REQUIREMENT 1 ::
In the records below, duplicate the lines from the line with "family: Acrididae" up to and including the line with "family: Polygonaceae", changing nothing.

· · · · · · ·

During this time, you’ll likely hear a few different terms, but they are easy to understand once you look at the pros and cons of each.

Man and woman looking over a financial sheet sitting at a kitchen table

Forbearance

Forbearance arrangements are really useful for homeowners who are having temporary financial difficulties such as loss of a job or illness. With forbearance, the homeowner expects that they will overcome the financial difficulties they are facing and will be able to resume paying their mortgage payments as scheduled within a few months, they just need a temporary break to catch up.1

With a forbearance arrangement the homeowner and their mortgage company come together to agree to a specific period in which mortgage payments and their associated fee accumulation will be paused without threat of foreclosure, giving the homeowner time to catch up.2 Once the forbearance period is over the homeowner is expected to pay the past-due balance accumulated during the forbearance period, plus keep up with upcoming regularly scheduled mortgage payments.

What To Do If You Need a Forbearance Arrangement

There are a few simple steps you’ll need to take.

  1. Get in contact with your mortgage company ASAP.

Give your mortgage company a call and speak with a representative. You’ll need a few different pieces.

  • Your mortgage account or loan number.
  • Your monthly income before taxes, similar to how you originally applied for the loan.
  • Your monthly expenses broken down in a list.
  • Your unemployment benefits statements if you are receiving unemployment benefits.
  • An overall explanation of your current financial situation, backed up by the pieces above.

Using these pieces, talk your situation through with the representative. The representative likely has been trained to handle these situations and will have an honest, non-judgmental conversation with you about your expenses and how to start on the path to brining your mortgage payments up to good standing.

  1. Request a forbearance agreement and submit the paperwork.

After your conversation with the representative at your mortgage company breaking down your options, if applicable, ask to enter into a forbearance agreement.

· · · · · · ·

REQUIREMENT 2 ::
Set down the forbearance passage above word for word, from "What To Do If" up to and including "or loan number.".

· · · · · · ·

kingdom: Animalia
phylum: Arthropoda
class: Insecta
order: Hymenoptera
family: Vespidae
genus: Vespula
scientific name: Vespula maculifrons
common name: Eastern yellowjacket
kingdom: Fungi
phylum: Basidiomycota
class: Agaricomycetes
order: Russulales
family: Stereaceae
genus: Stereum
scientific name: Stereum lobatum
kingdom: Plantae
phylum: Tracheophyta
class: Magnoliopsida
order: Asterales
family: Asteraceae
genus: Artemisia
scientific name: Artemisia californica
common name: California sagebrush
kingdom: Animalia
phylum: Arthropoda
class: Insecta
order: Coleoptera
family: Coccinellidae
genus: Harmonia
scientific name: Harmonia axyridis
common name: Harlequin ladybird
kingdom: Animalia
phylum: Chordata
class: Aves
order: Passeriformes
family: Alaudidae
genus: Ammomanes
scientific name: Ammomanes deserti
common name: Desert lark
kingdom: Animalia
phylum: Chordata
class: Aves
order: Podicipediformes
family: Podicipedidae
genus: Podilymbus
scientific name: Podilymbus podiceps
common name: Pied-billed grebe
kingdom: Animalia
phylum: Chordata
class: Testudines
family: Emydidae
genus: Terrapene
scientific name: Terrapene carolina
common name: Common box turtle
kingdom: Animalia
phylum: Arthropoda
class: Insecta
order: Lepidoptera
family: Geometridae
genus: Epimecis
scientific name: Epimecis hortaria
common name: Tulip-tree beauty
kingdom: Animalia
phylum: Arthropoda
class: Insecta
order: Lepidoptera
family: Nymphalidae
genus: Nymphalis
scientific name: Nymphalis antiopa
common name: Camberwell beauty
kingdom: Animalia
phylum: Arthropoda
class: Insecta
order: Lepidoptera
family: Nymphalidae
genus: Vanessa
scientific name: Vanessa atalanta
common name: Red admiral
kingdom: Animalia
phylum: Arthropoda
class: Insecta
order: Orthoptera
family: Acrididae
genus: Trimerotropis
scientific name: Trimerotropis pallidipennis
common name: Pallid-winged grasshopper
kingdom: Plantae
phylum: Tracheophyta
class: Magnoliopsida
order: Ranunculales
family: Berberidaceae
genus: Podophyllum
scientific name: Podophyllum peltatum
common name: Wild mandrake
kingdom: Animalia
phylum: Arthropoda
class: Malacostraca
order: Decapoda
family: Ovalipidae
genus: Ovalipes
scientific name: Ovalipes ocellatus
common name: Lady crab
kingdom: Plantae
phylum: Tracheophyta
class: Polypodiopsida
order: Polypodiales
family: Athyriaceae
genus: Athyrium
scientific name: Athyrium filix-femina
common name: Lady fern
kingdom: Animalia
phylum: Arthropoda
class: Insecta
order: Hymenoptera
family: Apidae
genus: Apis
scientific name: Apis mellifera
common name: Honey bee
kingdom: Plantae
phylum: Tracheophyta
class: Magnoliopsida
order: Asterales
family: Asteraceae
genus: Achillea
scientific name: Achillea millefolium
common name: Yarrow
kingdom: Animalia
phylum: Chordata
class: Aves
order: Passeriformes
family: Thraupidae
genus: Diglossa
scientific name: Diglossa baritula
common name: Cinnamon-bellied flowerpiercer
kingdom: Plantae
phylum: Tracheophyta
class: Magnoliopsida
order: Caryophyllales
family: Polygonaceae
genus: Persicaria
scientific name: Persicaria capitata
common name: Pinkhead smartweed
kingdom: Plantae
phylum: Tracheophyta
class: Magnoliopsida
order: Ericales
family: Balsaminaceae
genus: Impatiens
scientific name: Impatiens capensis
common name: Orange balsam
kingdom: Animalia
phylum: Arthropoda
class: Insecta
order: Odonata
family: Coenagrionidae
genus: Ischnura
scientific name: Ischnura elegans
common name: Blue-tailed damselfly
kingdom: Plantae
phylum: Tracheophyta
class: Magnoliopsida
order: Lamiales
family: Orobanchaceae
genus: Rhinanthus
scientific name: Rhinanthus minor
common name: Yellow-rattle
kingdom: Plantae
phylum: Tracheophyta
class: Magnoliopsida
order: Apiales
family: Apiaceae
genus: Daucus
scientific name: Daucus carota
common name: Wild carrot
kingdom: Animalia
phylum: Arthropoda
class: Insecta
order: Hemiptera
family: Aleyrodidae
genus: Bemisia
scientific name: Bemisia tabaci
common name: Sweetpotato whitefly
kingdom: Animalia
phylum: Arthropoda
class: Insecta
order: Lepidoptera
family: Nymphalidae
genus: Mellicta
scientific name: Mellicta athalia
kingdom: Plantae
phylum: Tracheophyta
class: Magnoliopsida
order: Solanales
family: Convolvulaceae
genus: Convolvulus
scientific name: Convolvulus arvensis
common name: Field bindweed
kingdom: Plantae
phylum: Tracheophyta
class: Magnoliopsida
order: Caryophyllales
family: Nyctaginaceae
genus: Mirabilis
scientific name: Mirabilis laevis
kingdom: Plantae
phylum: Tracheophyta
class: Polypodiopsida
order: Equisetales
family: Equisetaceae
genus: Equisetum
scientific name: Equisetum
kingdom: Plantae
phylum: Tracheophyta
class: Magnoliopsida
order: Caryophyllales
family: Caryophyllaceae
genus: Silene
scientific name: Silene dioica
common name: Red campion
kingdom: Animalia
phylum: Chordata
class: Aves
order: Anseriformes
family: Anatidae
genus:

· · · · · · ·

TASK RESULT 1 ::
family: Acrididae
genus: Trimerotropis
scientific name: Trimerotropis pallidipennis
common name: Pallid-winged grasshopper
kingdom: Plantae
phylum: Tracheophyta
class: Magnoliopsida
order: Ranunculales
family: Berberidaceae
genus: Podophyllum
scientific name: Podophyllum peltatum
common name: Wild mandrake
kingdom: Animalia
phylum: Arthropoda
class: Malacostraca
order: Decapoda
family: Ovalipidae
genus: Ovalipes
scientific name: Ovalipes ocellatus
common name: Lady crab
kingdom: Plantae
phylum: Tracheophyta
class: Polypodiopsida
order: Polypodiales
family: Athyriaceae
genus: Athyrium
scientific name: Athyrium filix-femina
common name: Lady fern
kingdom: Animalia
phylum: Arthropoda
class: Insecta
order: Hymenoptera
family: Apidae
genus: Apis
scientific name: Apis mellifera
common name: Honey bee
kingdom: Plantae
phylum: Tracheophyta
class: Magnoliopsida
order: Asterales
family: Asteraceae
genus: Achillea
scientific name: Achillea millefolium
common name: Yarrow
kingdom: Animalia
phylum: Chordata
class: Aves
order: Passeriformes
family: Thraupidae
genus: Diglossa
scientific name: Diglossa baritula
common name: Cinnamon-bellied flowerpiercer
kingdom: Plantae
phylum: Tracheophyta
class: Magnoliopsida
order: Caryophyllales
family: Polygonaceae

TASK RESULT 2 ::
What To Do If You Need a Forbearance Arrangement

There are a few simple steps you’ll need to take.

  1. Get in contact with your mortgage company ASAP.

Give your mortgage company a call and speak with a representative. You’ll need a few different pieces.

  • Your mortgage account or loan number.